Jungen Menschen soll vor Augen geführt werden: Widerstand gegen die Diktatur des Nationalsozialismus war möglich, und es hat ihn gegeben. Gleichzeitig darf nicht verschwiegen werden, dass auch die Bekennende Kirche in ihrem Einsatz für jüdische Mitbürgerinnen und Mitbürger nicht eindeutig war.

Geschichte als konkreter Ort

Mit dem neu entstehenden Erinnerungsort wird Geschichte greifbar und vorstellbar. Er befindet sich in dem Ensemble von St. Annen-Kirche (Ort der täglich gehaltenen Fürbitt-Gottesdienste für die vom Naziregime Inhaftierten), dem St. Annen-Kirchhof mit Gräbern engagierter Persönlichkeiten aus der Bekennenden Kirche (z.B. Gertrud Staewen) und dem Mahnmal gegen Rassenwahn, Krieg und Diktatur, sowie dem Gemeindehaus, in dem die Dahlemer Bekenntnissynode tagte, die der Bekennenden Kirche ihre Organisationsform gab und sie so handlungsfähig machte.

An diesen authentischen Orten kann mit Hilfe von Medien und Berichten Geschichte unmittelbar erlebbar gemacht werden. Nach dem Motto »Belebung statt Belehrung« sollen diese Beispiele und Orte jungen Menschen Mut machen und zeigen, dass Widerstand gegen undemokratische Verhältnisse möglich ist.

 

Erinnerungsorte und -räume

Der Begriff »Erinnerungsort« wird in der neuen Geschichtsforschung als Metapher für Fixpunkte in der Vergangenheit gebraucht, auf die sich das kulturelle Gedächtnis richtet, symbolische Figuren. Solche Erinnerungsorte können ebenso materieller wie immaterieller Natur sein, zu ihnen gehören etwa reale wie mystische Gestalten und Ereignisse, Gebäude und Denkmäler, Institutionen und Begriffe, Bücher und Kunstwerke. Die Mehrzahl der gegenwärtigen Historiker teilt die Ansicht, dass die Katastrophe von Drittem Reich und Holocaust sowohl im Außenbild anderer Völker als auch im kollektiven Gedächtnis der Deutschen das zentrale Ereignis sei, wiewohl oft verdrängt wegen seines besonderen Grauens.

Die St.-Annen-Kirche ist als ein solcher Erinnerungsort bezeichnet worden, da sich ein Ereignis von nationaler Bedeutung an diesem historischen Ort abgespielt habe. Martin Niemöller selbst, der auch im Ausland zur Symbolfigur des kirchlichen Widerstandes geworden ist, könnte ein solcher Erinnerungsort für den Widerstand gegen Hitler sein.
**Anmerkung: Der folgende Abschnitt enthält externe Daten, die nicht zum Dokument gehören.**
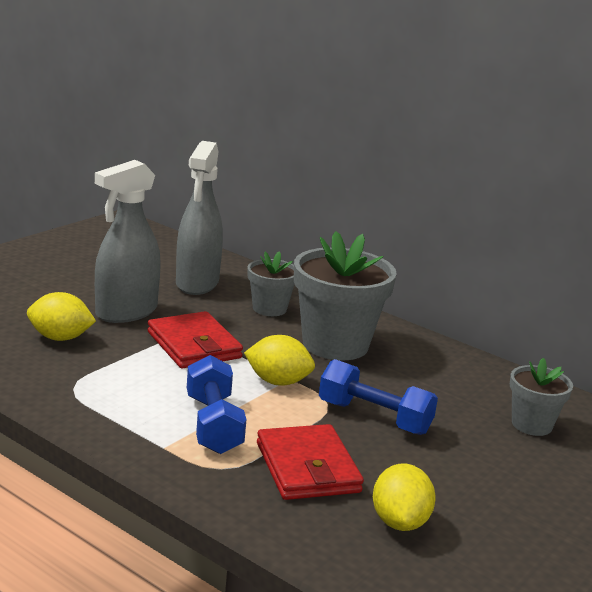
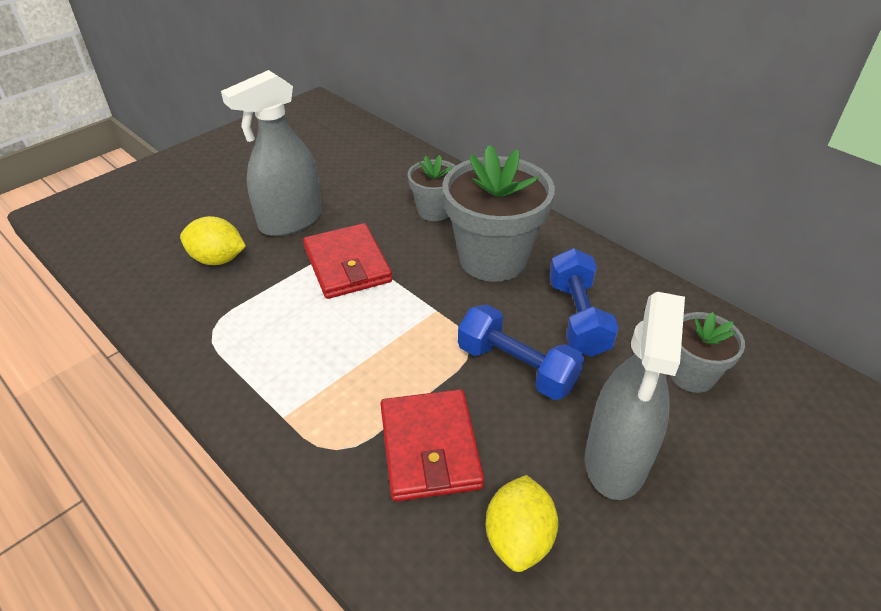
camera: 10 degrees right, 20 degrees up
(197, 283) = (369, 179): grey spray bottle -> grey spray bottle (616, 461)
(213, 424) = (342, 381): blue dumbbell -> blue dumbbell (578, 318)
(278, 382) = (422, 315): yellow lemon -> none

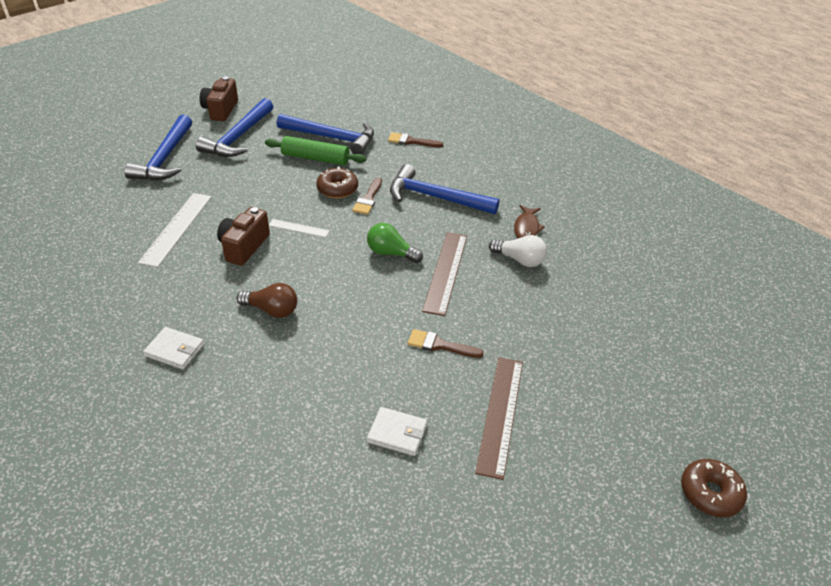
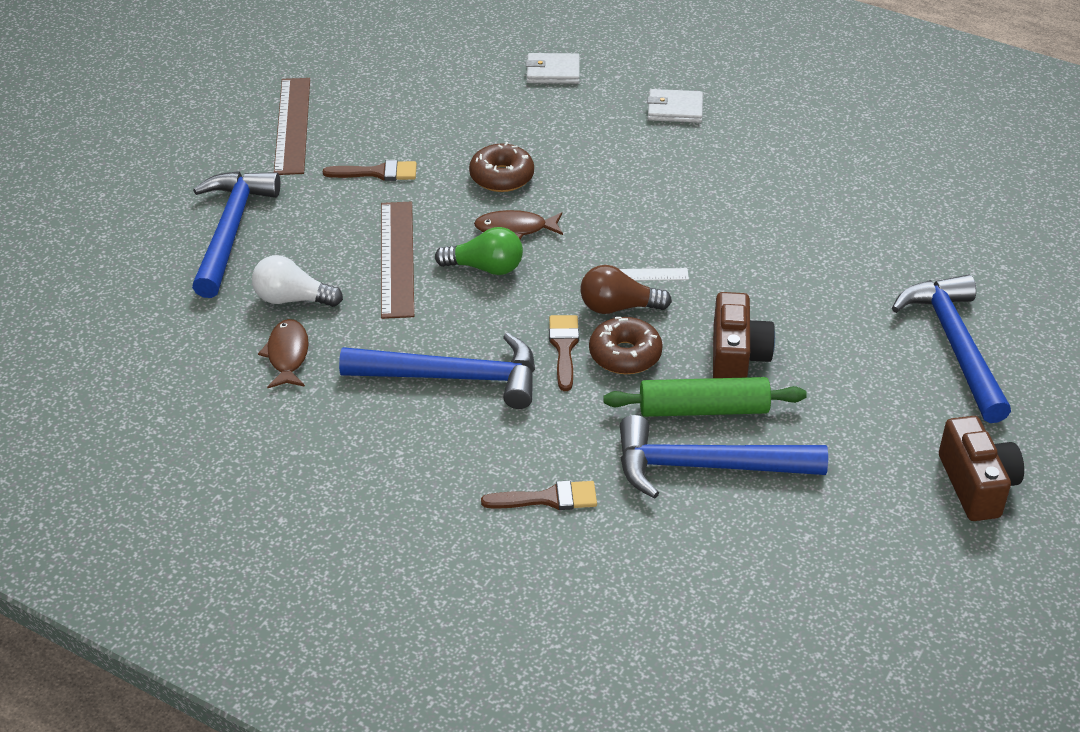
camera: 165 degrees right, 0 degrees up
(176, 228) = (811, 236): white ruler -> none
(238, 137) = (878, 423): blue hammer -> blue hammer (231, 231)
(244, 247) = (696, 231): brown camera -> brown camera (737, 357)
(272, 310) = (599, 167): brown light bulb -> brown light bulb (618, 307)
(359, 275) = (515, 229): none -> brown fish
(397, 433) = (396, 92): white wallet -> white wallet (553, 72)
(710, 493) = (76, 108): brown donut -> brown donut (501, 177)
Die Beobachtung zeigt: Auch das Martin-Niemöller-Haus wird nicht nur von Berlinerinnen und Berlinern, sondern auch von Gästen aus dem In- und Ausland, als ein solch wichtiger Erinnerungsort betrachtet. Innerhalb unserer Kirche ist er bisher eher nicht als ein solcher wahrgenommen worden. Deshalb gilt es umso mehr, diesen Erinnerungsschatz für die Öffentlichkeit besser zugänglich und erlebbar zu machen. Das Arbeitszimmer Niemöllers soll dabei als besonderer Erinnerungsort dienen: Neben den neuen Medien, mit denen Niemöllers Widerstand in der Kirchengemeinde Dahlem vergegenwärtigt und erforscht werden kann, soll auch ein Leerraum entstehen, der mit Hilfe der eigenen Phantasie zum Erinnern einlädt.